【江戸川区】“落語文化を継承し、地域の賑わいの場へ”「ひらい圓藏亭」開館 15日お披露目式

“落語文化を継承し、地域の賑わいの場へ”「ひらい圓藏亭」開館 15日お披露目式



 高座やテレビなどで絶大な人気を誇り、「落語四天王」の一人として称された昭和の顔、橘家圓藏師匠。江戸川区は晩年を過ごした自宅を整備し、記念館「ひらい圓藏亭(平井3)」として15日から一般公開を始めました。入館無料。
 平井で育った圓藏師匠は、1952年に月の家圓鏡(後の七代目橘家圓藏)に入門。65年に真打に昇進し、三代目月の家圓鏡を襲名しました。テレビやCMなどに出演したことで全国的に有名となり、立川談志らと並んで「落語四天王」と呼ばれました。82年には八代目橘家圓藏を襲名。区内に長年住んでいたことが縁で85年には「江戸川落語会」が始まったほか、87年には「八代目橘家圓藏を励ます会(会長:小久保晴行)」が発足するなど地元から愛され、落語文化の発展に寄与された功績から2012年に「江戸川区文化賞」を受賞しました。
 15年に81歳で亡くなり、空き家となっていた自宅を翌年、区は落語文化の継承を目的に購入。師匠の功績を多くの方に広く知ってもらおうと、公開に向けて準備を進めてきました。
 「ひらい圓藏亭」は、圓藏師匠の魅力と落語の世界を存分に楽しむことができる旧邸宅。築15年の鉄骨2階建て、延べ床面積約150㎡の住まいを、師匠を偲ぶ約100点もの品々とともに公開しています。名称は生涯を平井で過ごし、地元をこよなく愛す「ひらいの師匠」と呼ばれたことにちなんで名付けられました。1階の応接室には、圓藏師匠の高座の映像や音源を流すライブラリスペース、和室には落語会が開けるように高座を設置。2階和室には、トレードマークの黒縁眼鏡やネタ帳、襲名披露で身に付けた家紋入りの着物など貴重な品々が並べられ、書斎には生い立ちや功績などの足跡がパネルで紹介されています。

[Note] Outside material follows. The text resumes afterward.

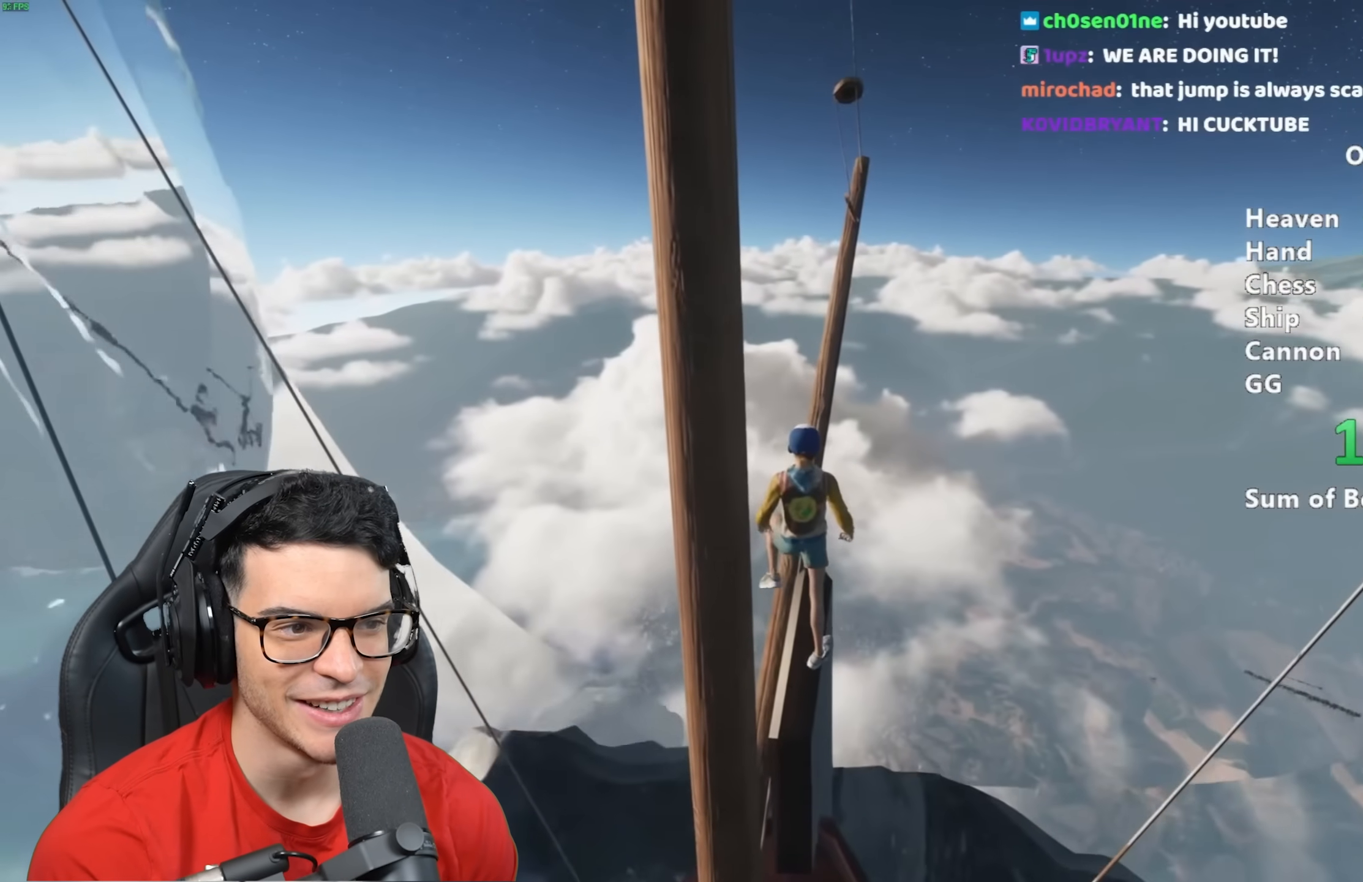
{"keys": [], "mouse": [], "events": [[83, "w", "up"]]}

 この日午前11時、一般公開を前に「ひらい圓藏亭」正面にある区立平井公園(平井3)では、一門の落語家や地元町会、励ます会、友人ら約90名を招いて「お披露目会」が開かれました。初めに、多田正見(ただまさみ)江戸川区長が書いた「ひらい圓藏亭」の銘板が披露されると、後に建物正面入り口の門に取り付けられました。挨拶で登壇した小松川平井地区連合町会長の谷川貞夫さんは、「顔を見るといつも気軽に話しかけてくれた」と師匠を懐かしみました。また約30年会長を務めた元圓藏一門を励ます会の小久保晴行さんは、「平井の一つの財産となった」と笑みを浮かべました。友人代表として登壇した島村宜伸元衆議院議員は、戦時中、学童疎開の経験と共にしたことを語り、「素晴らしい友人を持てたことを幸せに思う。在りし日の活躍を思い浮かべ、賑わいの場となることを期待している」と話しました。



 同公園には、開館を記念して橘家の家紋である三つ組橘にちなんでタチバナの木を植樹したほか、師匠の功績を記した縦約90cm、横約120cmの記念碑を建立。師匠の出囃子であった「虎退治」に合わせ、参加者が幕に繋がれたロープを一斉に引くと記念碑がお目見えし、会場からは拍手が沸き起こりました。その後、正午過ぎから一門の橘家圓十郎師匠による高座が一階の和室で開かれ、会場は参加者の熱気と笑いに包まれました。また、午後1時からは一般公開を開始。江戸川落語研究会などアマチュア落語家による開館記念落語会が催されます。
 同館の高梨圭一(たかなしけいいち)館長は、「圓藏師匠の功績を通じ、地域と一緒になって落語文化を発信していきたいです。気軽に立ち寄ってもらえたら、きっと師匠も喜ぶと思います」と話しました。開館日は、木曜から日曜日の週4日で、午前10時から午後4時まで。